■ EXERCISE OBJECTIVE ■
Copy each record below without changing a single word.

[Dataset excerpts]
----------------------------------------
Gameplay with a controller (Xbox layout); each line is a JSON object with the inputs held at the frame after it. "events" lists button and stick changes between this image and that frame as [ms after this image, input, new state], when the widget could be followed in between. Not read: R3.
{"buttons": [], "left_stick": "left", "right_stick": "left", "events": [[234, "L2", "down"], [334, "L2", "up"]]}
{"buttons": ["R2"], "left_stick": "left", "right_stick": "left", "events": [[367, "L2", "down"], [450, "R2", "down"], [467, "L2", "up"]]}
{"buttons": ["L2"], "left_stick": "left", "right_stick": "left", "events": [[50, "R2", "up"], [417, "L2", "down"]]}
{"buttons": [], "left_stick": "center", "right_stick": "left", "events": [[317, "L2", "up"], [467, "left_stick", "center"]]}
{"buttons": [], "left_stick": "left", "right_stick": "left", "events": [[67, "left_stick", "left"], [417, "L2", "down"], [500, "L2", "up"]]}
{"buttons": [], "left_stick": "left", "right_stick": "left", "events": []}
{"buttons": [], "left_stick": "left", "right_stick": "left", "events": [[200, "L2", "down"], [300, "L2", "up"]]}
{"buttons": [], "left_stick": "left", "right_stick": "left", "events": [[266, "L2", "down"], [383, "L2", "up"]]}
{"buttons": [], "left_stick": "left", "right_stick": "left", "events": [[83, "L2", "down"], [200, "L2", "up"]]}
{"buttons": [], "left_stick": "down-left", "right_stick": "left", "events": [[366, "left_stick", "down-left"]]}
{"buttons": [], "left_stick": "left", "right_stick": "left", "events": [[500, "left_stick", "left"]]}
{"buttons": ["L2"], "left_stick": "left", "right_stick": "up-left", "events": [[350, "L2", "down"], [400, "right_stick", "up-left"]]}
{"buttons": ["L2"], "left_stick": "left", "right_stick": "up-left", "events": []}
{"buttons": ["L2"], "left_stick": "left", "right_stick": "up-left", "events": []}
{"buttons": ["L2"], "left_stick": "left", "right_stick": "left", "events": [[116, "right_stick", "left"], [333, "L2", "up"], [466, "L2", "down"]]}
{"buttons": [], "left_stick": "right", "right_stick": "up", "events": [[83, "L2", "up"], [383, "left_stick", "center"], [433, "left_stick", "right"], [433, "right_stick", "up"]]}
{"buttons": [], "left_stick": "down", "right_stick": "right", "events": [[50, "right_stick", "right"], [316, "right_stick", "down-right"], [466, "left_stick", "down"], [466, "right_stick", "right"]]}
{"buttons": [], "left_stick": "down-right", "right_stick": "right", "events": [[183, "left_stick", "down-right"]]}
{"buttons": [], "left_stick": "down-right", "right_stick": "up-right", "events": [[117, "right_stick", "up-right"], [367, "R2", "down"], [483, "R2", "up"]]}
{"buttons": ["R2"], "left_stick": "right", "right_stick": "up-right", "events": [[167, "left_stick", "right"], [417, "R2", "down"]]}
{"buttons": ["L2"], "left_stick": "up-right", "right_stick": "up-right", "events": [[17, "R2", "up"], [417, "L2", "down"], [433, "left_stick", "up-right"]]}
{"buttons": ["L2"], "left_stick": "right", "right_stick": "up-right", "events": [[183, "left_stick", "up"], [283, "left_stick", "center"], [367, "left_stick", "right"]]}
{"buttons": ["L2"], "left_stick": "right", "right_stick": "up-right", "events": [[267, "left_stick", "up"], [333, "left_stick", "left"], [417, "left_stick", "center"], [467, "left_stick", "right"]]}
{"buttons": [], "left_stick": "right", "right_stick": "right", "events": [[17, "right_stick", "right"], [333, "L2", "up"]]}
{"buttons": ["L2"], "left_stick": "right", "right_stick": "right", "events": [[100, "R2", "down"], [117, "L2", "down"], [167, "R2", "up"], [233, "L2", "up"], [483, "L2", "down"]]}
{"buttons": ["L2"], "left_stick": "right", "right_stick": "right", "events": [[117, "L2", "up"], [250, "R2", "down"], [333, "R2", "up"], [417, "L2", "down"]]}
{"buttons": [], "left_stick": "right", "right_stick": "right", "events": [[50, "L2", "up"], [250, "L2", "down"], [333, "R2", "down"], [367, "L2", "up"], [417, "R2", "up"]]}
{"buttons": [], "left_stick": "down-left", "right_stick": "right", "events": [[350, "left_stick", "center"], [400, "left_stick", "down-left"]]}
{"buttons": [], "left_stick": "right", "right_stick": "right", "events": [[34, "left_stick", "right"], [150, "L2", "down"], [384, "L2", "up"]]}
----------------------------------------
■ TASK ANSWER ■
Gameplay with a controller (Xbox layout); each line is a JSON object with the inputs held at the frame after it. "events" lists button and stick changes between this image and that frame as [ms after this image, input, new state], when the widget could be followed in between. Not read: R3.
{"buttons": [], "left_stick": "left", "right_stick": "left", "events": [[234, "L2", "down"], [334, "L2", "up"]]}
{"buttons": ["R2"], "left_stick": "left", "right_stick": "left", "events": [[367, "L2", "down"], [450, "R2", "down"], [467, "L2", "up"]]}
{"buttons": ["L2"], "left_stick": "left", "right_stick": "left", "events": [[50, "R2", "up"], [417, "L2", "down"]]}
{"buttons": [], "left_stick": "center", "right_stick": "left", "events": [[317, "L2", "up"], [467, "left_stick", "center"]]}
{"buttons": [], "left_stick": "left", "right_stick": "left", "events": [[67, "left_stick", "left"], [417, "L2", "down"], [500, "L2", "up"]]}
{"buttons": [], "left_stick": "left", "right_stick": "left", "events": []}
{"buttons": [], "left_stick": "left", "right_stick": "left", "events": [[200, "L2", "down"], [300, "L2", "up"]]}
{"buttons": [], "left_stick": "left", "right_stick": "left", "events": [[266, "L2", "down"], [383, "L2", "up"]]}
{"buttons": [], "left_stick": "left", "right_stick": "left", "events": [[83, "L2", "down"], [200, "L2", "up"]]}
{"buttons": [], "left_stick": "down-left", "right_stick": "left", "events": [[366, "left_stick", "down-left"]]}
{"buttons": [], "left_stick": "left", "right_stick": "left", "events": [[500, "left_stick", "left"]]}
{"buttons": ["L2"], "left_stick": "left", "right_stick": "up-left", "events": [[350, "L2", "down"], [400, "right_stick", "up-left"]]}
{"buttons": ["L2"], "left_stick": "left", "right_stick": "up-left", "events": []}
{"buttons": ["L2"], "left_stick": "left", "right_stick": "up-left", "events": []}
{"buttons": ["L2"], "left_stick": "left", "right_stick": "left", "events": [[116, "right_stick", "left"], [333, "L2", "up"], [466, "L2", "down"]]}
{"buttons": [], "left_stick": "right", "right_stick": "up", "events": [[83, "L2", "up"], [383, "left_stick", "center"], [433, "left_stick", "right"], [433, "right_stick", "up"]]}
{"buttons": [], "left_stick": "down", "right_stick": "right", "events": [[50, "right_stick", "right"], [316, "right_stick", "down-right"], [466, "left_stick", "down"], [466, "right_stick", "right"]]}
{"buttons": [], "left_stick": "down-right", "right_stick": "right", "events": [[183, "left_stick", "down-right"]]}
{"buttons": [], "left_stick": "down-right", "right_stick": "up-right", "events": [[117, "right_stick", "up-right"], [367, "R2", "down"], [483, "R2", "up"]]}
{"buttons": ["R2"], "left_stick": "right", "right_stick": "up-right", "events": [[167, "left_stick", "right"], [417, "R2", "down"]]}
{"buttons": ["L2"], "left_stick": "up-right", "right_stick": "up-right", "events": [[17, "R2", "up"], [417, "L2", "down"], [433, "left_stick", "up-right"]]}
{"buttons": ["L2"], "left_stick": "right", "right_stick": "up-right", "events": [[183, "left_stick", "up"], [283, "left_stick", "center"], [367, "left_stick", "right"]]}
{"buttons": ["L2"], "left_stick": "right", "right_stick": "up-right", "events": [[267, "left_stick", "up"], [333, "left_stick", "left"], [417, "left_stick", "center"], [467, "left_stick", "right"]]}
{"buttons": [], "left_stick": "right", "right_stick": "right", "events": [[17, "right_stick", "right"], [333, "L2", "up"]]}
{"buttons": ["L2"], "left_stick": "right", "right_stick": "right", "events": [[100, "R2", "down"], [117, "L2", "down"], [167, "R2", "up"], [233, "L2", "up"], [483, "L2", "down"]]}
{"buttons": ["L2"], "left_stick": "right", "right_stick": "right", "events": [[117, "L2", "up"], [250, "R2", "down"], [333, "R2", "up"], [417, "L2", "down"]]}
{"buttons": [], "left_stick": "right", "right_stick": "right", "events": [[50, "L2", "up"], [250, "L2", "down"], [333, "R2", "down"], [367, "L2", "up"], [417, "R2", "up"]]}
{"buttons": [], "left_stick": "down-left", "right_stick": "right", "events": [[350, "left_stick", "center"], [400, "left_stick", "down-left"]]}
{"buttons": [], "left_stick": "right", "right_stick": "right", "events": [[34, "left_stick", "right"], [150, "L2", "down"], [384, "L2", "up"]]}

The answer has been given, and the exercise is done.